→ WHAT THE TASK ASKS
Using the records below, copy out exactly the line that contains "right shoulder: (363, 306)" and every line that follows it, up to and including the last, and no others.

→ TASK INPUTS
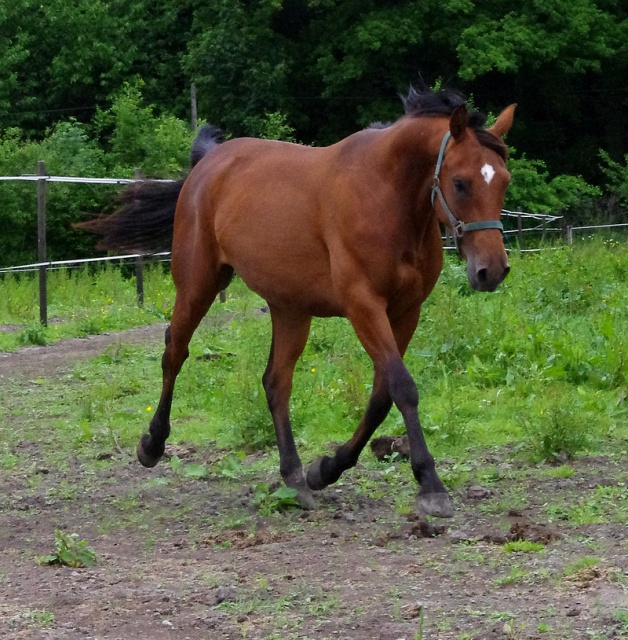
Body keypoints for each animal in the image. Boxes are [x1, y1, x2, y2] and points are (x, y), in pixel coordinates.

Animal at [79, 87, 516, 516]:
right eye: (460, 183)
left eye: (504, 181)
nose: (491, 270)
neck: (386, 196)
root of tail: (209, 163)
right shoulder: (363, 306)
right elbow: (402, 387)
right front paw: (431, 485)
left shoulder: (406, 311)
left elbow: (381, 396)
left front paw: (326, 468)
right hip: (198, 284)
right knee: (175, 350)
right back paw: (153, 444)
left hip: (290, 309)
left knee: (276, 382)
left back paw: (294, 478)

→ EXERCISE ANSWER
right shoulder: (363, 306)
right elbow: (402, 387)
right front paw: (431, 485)
left shoulder: (406, 311)
left elbow: (381, 396)
left front paw: (326, 468)
right hip: (198, 284)
right knee: (175, 350)
right back paw: (153, 444)
left hip: (290, 309)
left knee: (276, 382)
left back paw: (294, 478)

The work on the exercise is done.